I personaggi sono caratterizzati e recitati in modo molto convincente. Il Maggiore Warren ha l’onore di essere una delle migliori, se non la migliore interpretazione di S.L. Jackson di sempre (incredibile che non abbia ricevuto nemmeno una nomination agli Oscar). Ex schiavo arruolatosi tra le file dei nordisti, se ne va in giro con una lettera di Abramo Lincoln nel taschino. È vendicativo e spietato e ha il classico senso dell’umorismo di chi prima ti saluta e poi ti infila una pallottola nella schiena. Una nota di merito va senz’altro anche a Jennifer Leigh, che lascia quasi senza parole nei panni della spietata fuorilegge Daisy Domergue. A tratti fredda e calcolatrice, a tratti pazzoide, rimane un personaggio indecifrabile per tutto il film, complici anche le pessime condizioni in cui si trova il suo viso, che potranno solo peggiorare.
Dal punto di vista tecnico, Tarantino fa grande sfoggio delle sue capacità, per esempio nei cambi di messa a fuoco. Nelle (molte) inquadrature in cui ci sono due o più piani importanti per la narrazione, e in particolar modo quando due personaggi su piani diversi dialogano tra loro, la macchina focheggia senza sosta da uno all’altro, ma con una tale fluidità e precisione da risultare una gioia per gli occhi. Il regista si diverte e porta all’estremo questo processo, ma vi renderete conto da soli dove.
Tarantino è inoltre abile nello sfruttare la ridotta latitudine di posa della pellicola, usandola a suo favore per regalarci delle silhouette che rasentano la perfezione. Un esempio è la scena in cui il Maggiore Warren e John Ruth, seduti in carrozza, parlano con lo sceriffo, che si trova fuori, e meditano se dargli o meno un passaggio. Con la macchina da presa alle loro spalle, dei due vediamo solo le sagome e alcuni lineamenti appena accennati dei loro profili, quel tanto che basta per rendere tridimensionali le silhouette. In secondo piano invece vediamo chiaramente lo sceriffo e il paesaggio innevato circostante.

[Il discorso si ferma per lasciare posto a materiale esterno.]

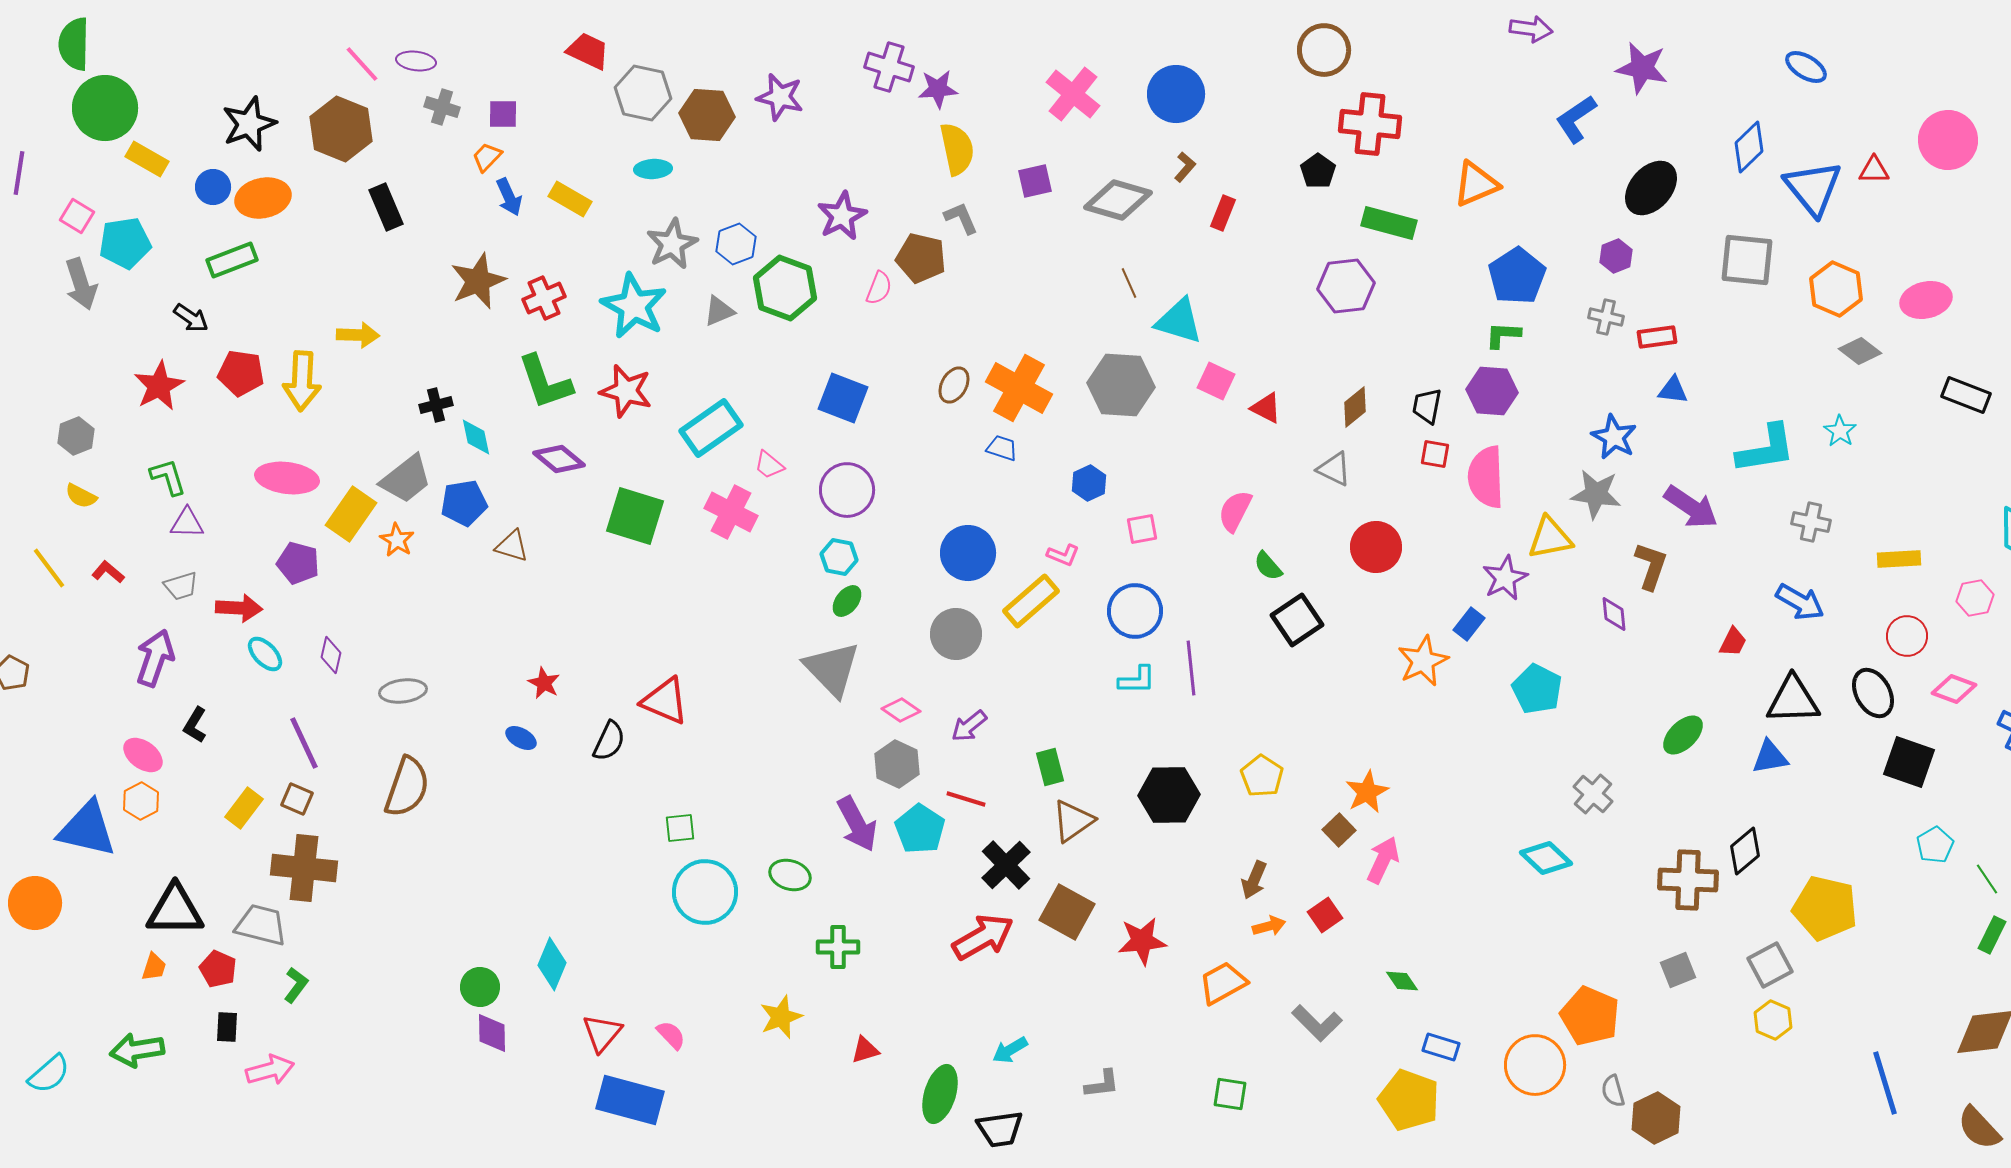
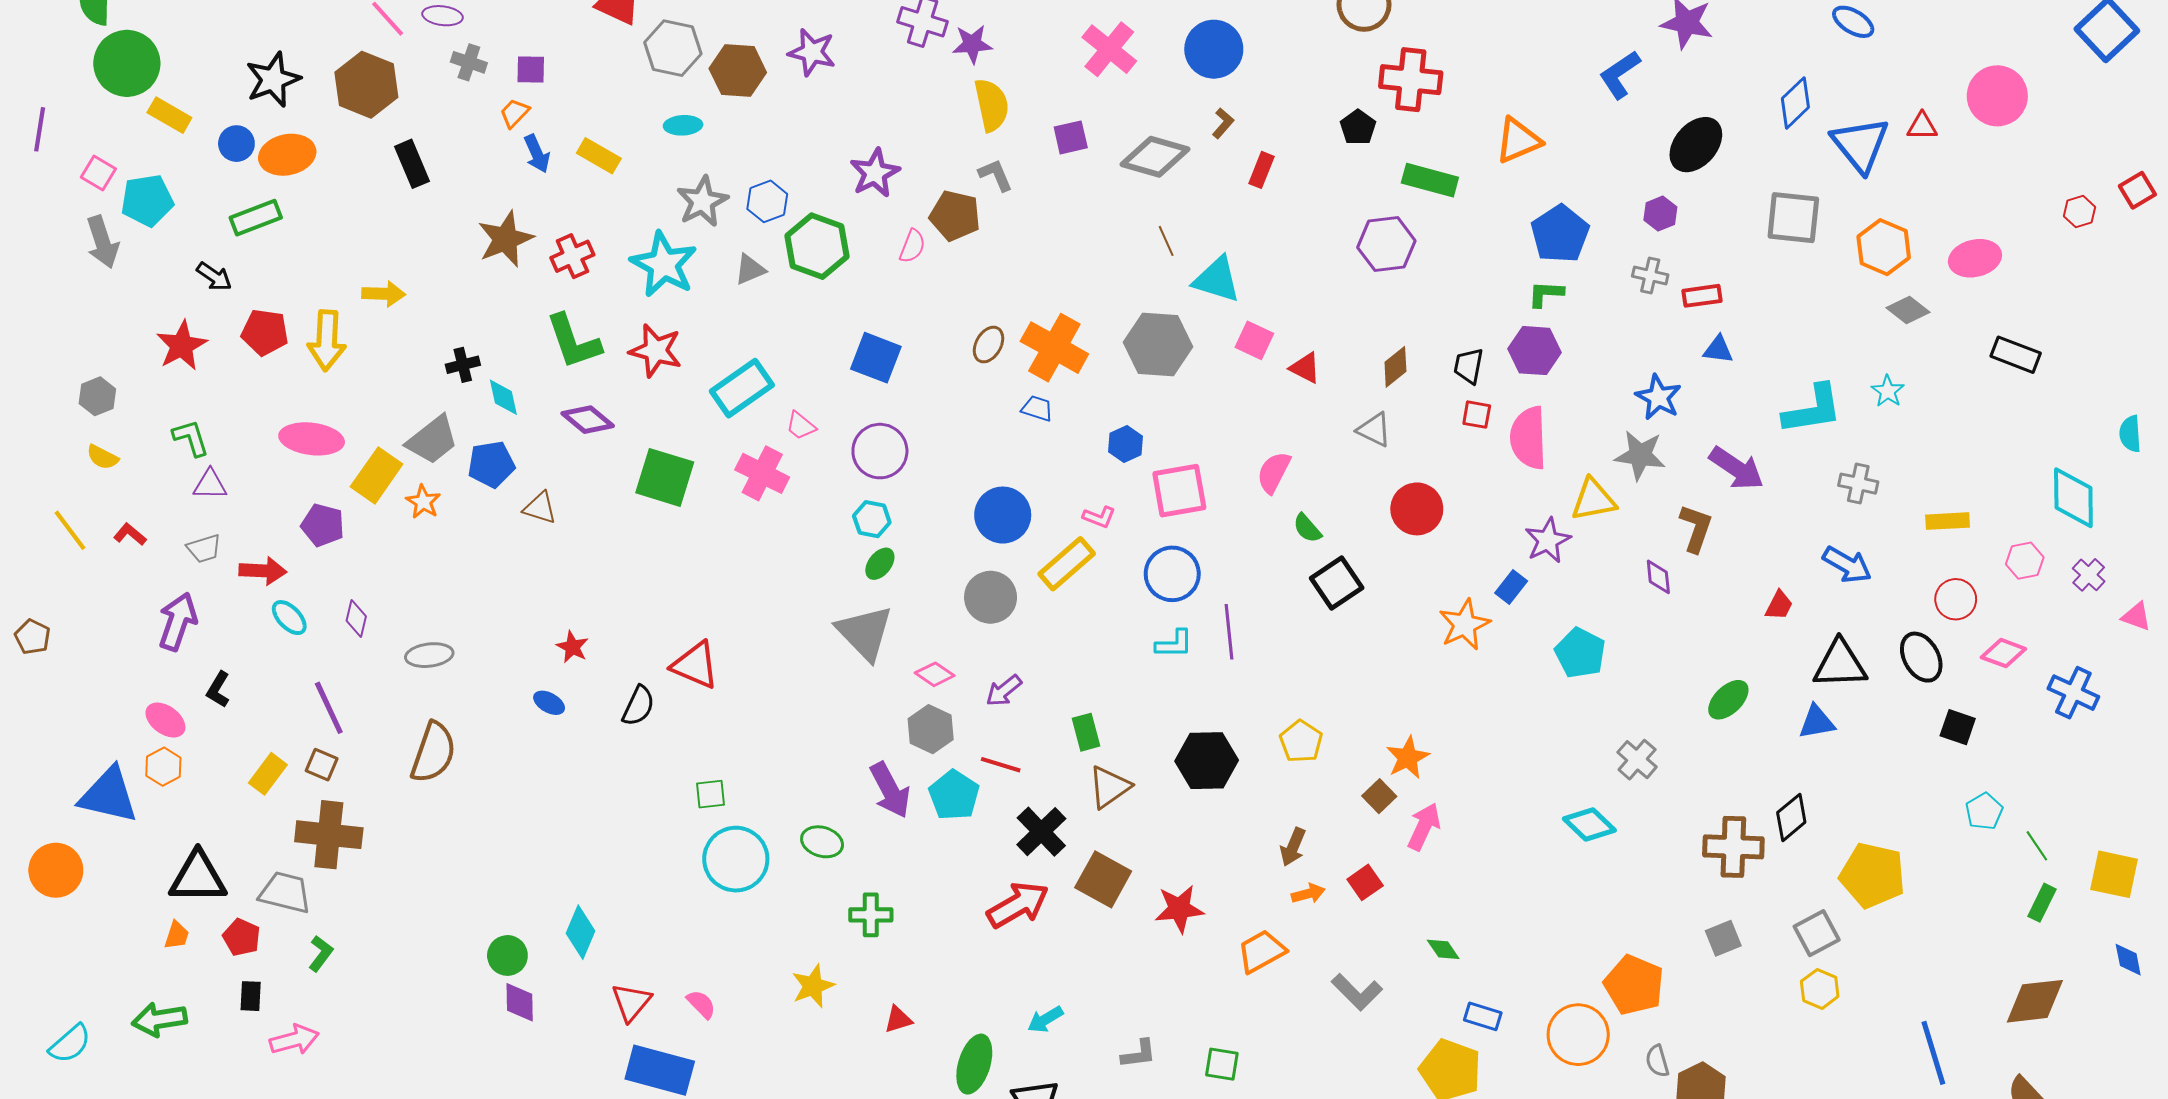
pink square: (1142, 529) -> (1179, 491), size x1.8
black square: (1909, 762) -> (1958, 727), size x0.7
green square: (1230, 1094) -> (1222, 1064), moved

Per concludere, The Hateful 8 è un’opera d’arte, un tributo alla storia americana che vuole, come lo stesso Tarantino ha dichiarato, rappresentare anche la contemporaneità, facendo dei suoi personaggi una metafora degli americani di oggi. Il tutto accompagnato da un impatto visivo e sonoro che raggiunge nuove vette di perfezione e da una recitazione superlativa, perlomeno di una buona fetta del cast. Volendo trovare una pecca, il cambio repentino di ritmo (e forse anche di genere) dalla seconda ora in poi, possono spiazzare e non risultare gradevoli a tutti, ma se considerato nell’insieme del film, il tutto assume una forma molto precisa e dà un’idea di quale livello di maturità artistica abbia raggiunto il signor Quentin Tarantino.